#### SOURCE DATA
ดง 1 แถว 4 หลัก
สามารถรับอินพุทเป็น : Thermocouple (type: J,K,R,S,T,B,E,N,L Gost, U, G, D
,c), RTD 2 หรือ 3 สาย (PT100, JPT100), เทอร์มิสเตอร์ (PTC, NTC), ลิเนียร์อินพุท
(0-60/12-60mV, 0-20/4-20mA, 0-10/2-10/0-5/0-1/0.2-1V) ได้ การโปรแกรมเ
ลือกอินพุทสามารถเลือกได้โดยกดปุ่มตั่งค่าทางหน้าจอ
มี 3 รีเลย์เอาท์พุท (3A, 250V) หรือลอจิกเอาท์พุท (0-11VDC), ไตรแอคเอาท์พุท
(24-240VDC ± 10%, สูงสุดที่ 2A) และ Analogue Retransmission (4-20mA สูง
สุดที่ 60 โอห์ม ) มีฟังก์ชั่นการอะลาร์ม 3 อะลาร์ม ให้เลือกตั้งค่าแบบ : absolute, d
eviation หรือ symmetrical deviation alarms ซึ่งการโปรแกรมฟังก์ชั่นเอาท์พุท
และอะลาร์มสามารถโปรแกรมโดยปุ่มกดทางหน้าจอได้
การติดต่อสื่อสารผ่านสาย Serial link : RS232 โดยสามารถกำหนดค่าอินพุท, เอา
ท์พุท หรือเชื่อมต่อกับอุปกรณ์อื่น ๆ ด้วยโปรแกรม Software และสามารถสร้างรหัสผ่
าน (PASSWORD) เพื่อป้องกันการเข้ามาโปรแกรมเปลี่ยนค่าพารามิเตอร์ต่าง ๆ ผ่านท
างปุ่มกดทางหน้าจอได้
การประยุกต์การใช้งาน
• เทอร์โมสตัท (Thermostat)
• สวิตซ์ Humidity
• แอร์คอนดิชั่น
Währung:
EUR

* * *

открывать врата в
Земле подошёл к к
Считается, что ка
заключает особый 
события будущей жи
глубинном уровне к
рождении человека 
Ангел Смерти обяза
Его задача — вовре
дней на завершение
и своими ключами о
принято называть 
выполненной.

#### PROBLEM DESCRIPTION
Go through the entries above and copy out every line that includes the word "าจอได".

#### YOUR RESPONSE
และอะลาร์มสามารถโปรแกรมโดยปุ่มกดทางหน้าจอได้
างปุ่มกดทางหน้าจอได้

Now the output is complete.